Hi Mark,
Now we are getting somewhere! I have removed the mostly irrelevant bits.
Super! I am dying to get to the root of this.
There was nothing in them at all last night when I tested. I went ahead and uncommented everything this morning, because it seemed to have no effect. The superclasses are just the generated classes from EOGenerator. The only unusual thing about them is that I had to change the template for the to-many relationships to make sure that they returned an empty array rather than null if no relationships had been set,
RIght here. This is where the red lights flash and the sirens start whooping. This is also a symptom of the problem but it much closer to the problem. Until you fix this, EOF is not right and you are wasting time trying to fix a symptom of a deeper, underlying problem.
Does this happen for both newly created objects and fetched existing objects? Just one of them? Does it happen for all EOs or just some of them? Usually this means that you have forgotten a call to super.awake... in awakeFromFetch or awakeFromInsertion. Are you using inheritance at all? Check all the way up the inheritance chain, even into frameworks.
Ok, I have reverted to the original template that came with EOGenerator, I have regenerated all of my EOs, and recompiled. So far, I have not hit the NullPointerException difficulties that I used to have with the old template. As I recall, the previous issue applied to all objects that referenced a to-many relationship which had no foreign rows defined yet, whether the object was new or not. The only thing that I changed in the EOGenerator template (I used EOGJavaSource.eotemplate) was importing er.extensions.ERXGenericRecord and making everything subclass ERXGenericRecord. Could this be a mistake? Should I go back to subclassing EOGenericRecord?
The only other reason that this would happen is if it failed to find a ClassDescription for the entity. It uses model information to determine what relationships to initialize. Right now, I suspect that this is your problem. Add your application as an omniscient observer to NSNotificationCenter and log out all notifications. That will probably show where the problem starts.

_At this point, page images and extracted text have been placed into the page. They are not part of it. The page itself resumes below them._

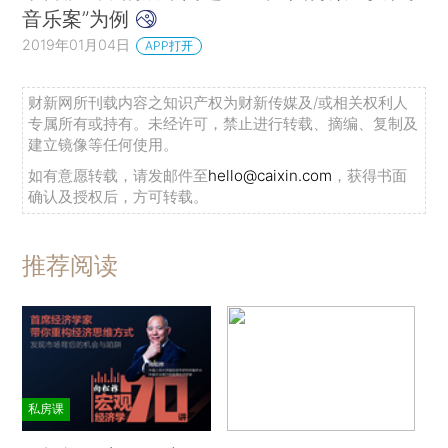
音乐案”为例
2019年01月04日
APP打开
财新网所刊载内容之知识产权为财新传媒及/或相关权利人
专属所有或持有。未经许可，禁止进行转载、摘编、复制及
建立镜像等任何使用。
如有意愿转载，请发邮件至
hello@caixin.com
，获得书面
确认及授权后，方可转载。
推荐阅读
私房课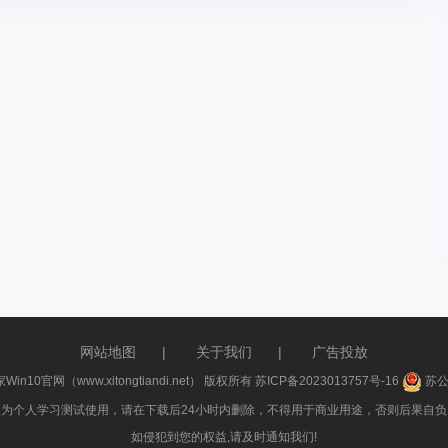
网站地图
|
关于我们
|
广告投放
家Win10官网（www.xitongtiandi.net） 版权所有
苏ICP备2023013757号-16
苏公网
件仅为个人学习测试使用，请在下载后24小时内删除，不得用于商业用途，否则后果自负，
如侵犯到您的权益,请及时通知我们!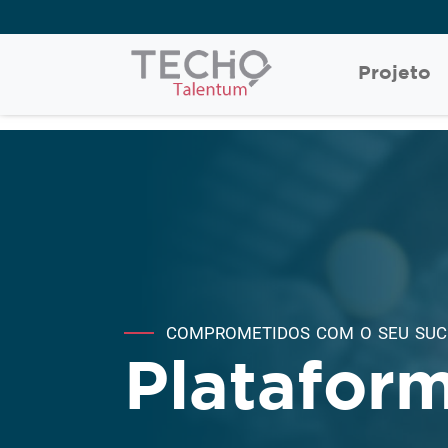
Projeto
COMPROMETIDOS COM O SEU SUC
Platafor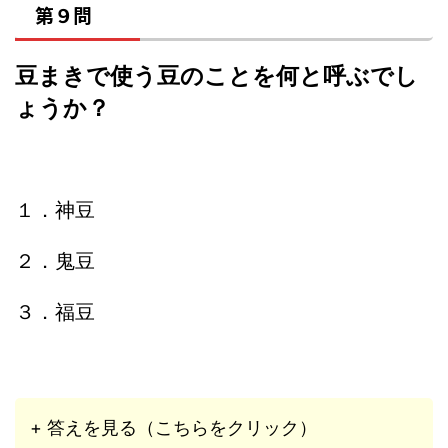
第９問
豆まきで使う豆のことを何と呼ぶでし
ょうか？
１．神豆
２．鬼豆
３．福豆
+ 答えを見る（こちらをクリック）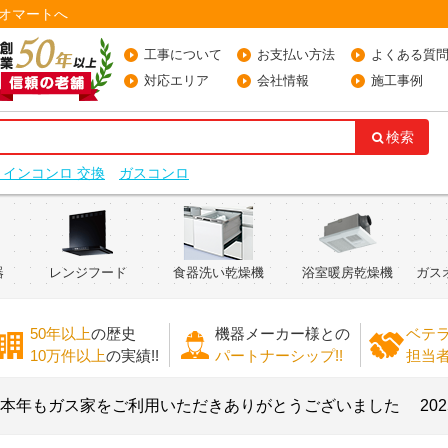
オマートへ
工事について
お支払い方法
よくある質
対応エリア
会社情報
施工事例
検索
トインコンロ 交換
ガスコンロ
器
レンジフード
食器洗い乾燥機
浴室暖房乾燥機
ガス
50年以上
の歴史
機器メーカー様との
ベテ
10万件以上
の実績!!
パートナーシップ!!
担当
ガス家をご利用いただきありがとうございました
2025.11.2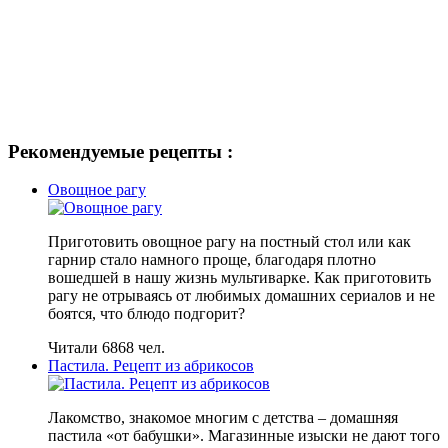
Рекомендуемые рецепты :
Овощное рагу
Приготовить овощное рагу на постный стол или как
гарнир стало намного проще, благодаря плотно
вошедшей в нашу жизнь мультиварке. Как приготовить
рагу не отрываясь от любимых домашних сериалов и не
боятся, что блюдо подгорит?
Читали 6868 чел.
Пастила. Рецепт из абрикосов
Лакомство, знакомое многим с детства – домашняя
пастила «от бабушки». Магазинные изыски не дают того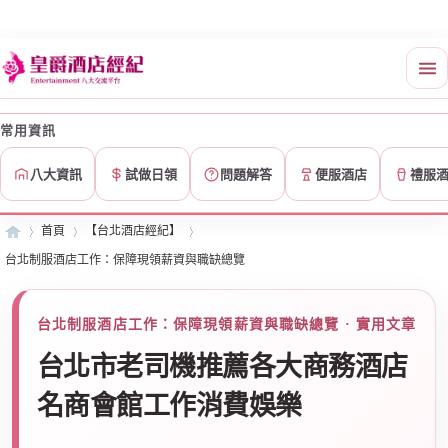
常用資訊
八大資訊
試做日領
問題解答
便服酒店
禮服
首頁
【台北酒店經紀】
台北制服酒店工作：保障現領薪資與職缺總覽
皇
»
›
›
台北制服酒店工作：保障現領薪資與職缺總覽 · 實用文章
台北市老司機推薦各大商務酒店
名商會館工作消費娛樂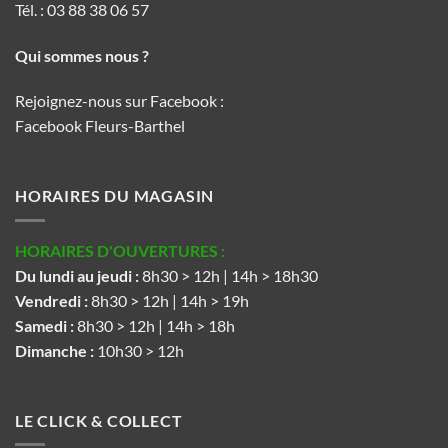
Tél. : 03 88 38 06 57
Qui sommes nous ?
Rejoignez-nous sur Facebook :
Facebook Fleurs-Barthel
HORAIRES DU MAGASIN
HORAIRES D'OUVERTURES :
Du lundi au jeudi :
8h30 > 12h | 14h > 18h30
Vendredi :
8h30 > 12h | 14h > 19h
Samedi :
8h30 > 12h | 14h > 18h
Dimanche :
10h30 > 12h
LE CLICK & COLLECT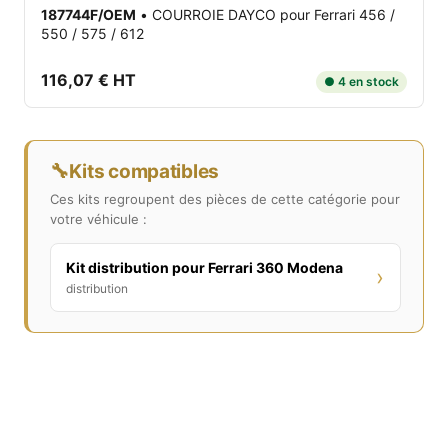
187744F/OEM
•
COURROIE DAYCO
pour Ferrari 456 /
550 / 575 / 612
116,07 € HT
● 4 en stock
🔧
Kits compatibles
Ces kits regroupent des pièces de cette catégorie pour
votre véhicule :
Kit distribution pour Ferrari 360 Modena
›
distribution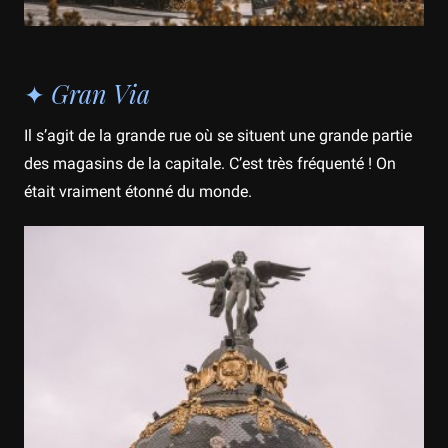
✦ Gran Via
Il s’agit de la grande rue où se situent une grande partie
des magasins de la capitale. C’est très fréquenté ! On
était vraiment étonné du monde.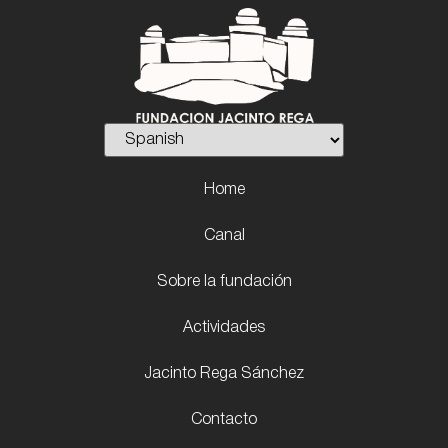
Home
Canal
Sobre la fundación
Actividades
Jacinto Rega Sánchez
Contacto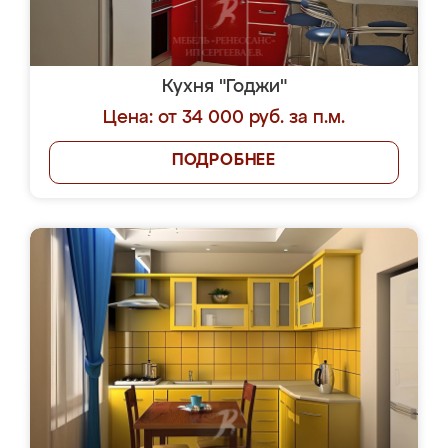
Кухня "Годжи"
Цена: от 34 000 руб. за п.м.
ПОДРОБНЕЕ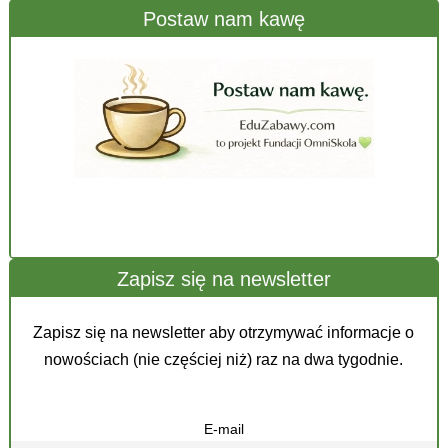
Postaw nam kawę
Zapisz się na newsletter
Zapisz się na newsletter aby otrzymywać informacje o
nowościach (nie częściej niż) raz na dwa tygodnie.
E-mail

ok, my application is now an omniscient observer, and holy cow, there is a lot of logging coming out. The relevant part seems to be at startup, and sure enough, for every table in the model, there is a line that looks like this:
INFO NSLog - <class com.webobjects.foundation.NSNotification(name=EOEntityLoadedNotification, object=<EOEntity CatalogItem 2061482>, userInfo={})>
Then there is this line:
Then, (again for every table in each of the EOModels I am loading) there is a line that looks like this:
INFO NSLog - <class com.webobjects.foundation.NSNotification(name=EOClassDescriptionNeededForEntityNameNotification, object=CatalogItem, userInfo={})>
When I actually do things in the application, a ton more stuff comes out, but I'm not sure how much is relevant. Is there something else I should be looking for? What does EOClassDescriptionNeededForEntityNameNotification mean? Does this signify some kind of problem with my EOModel(s)?
Now, before you do that, you might want to look at the model again. Are you sharing classes across entities (have multiple entities using the same class name)? Are some of the entities in another model that is not getting loaded? Are using inheritance with non-unqiue restricting qualifiers?
Chuck
I am not sharing classes across entities, and it appears all my models are getting loaded from all the included frameworks. I am not using inheritance anywhere.
That is because you hid the earlier symptom of the real problem.
Good to know. I'll be thrilled to find the real problem so that I can avoid it in the future. Thanks again for the help.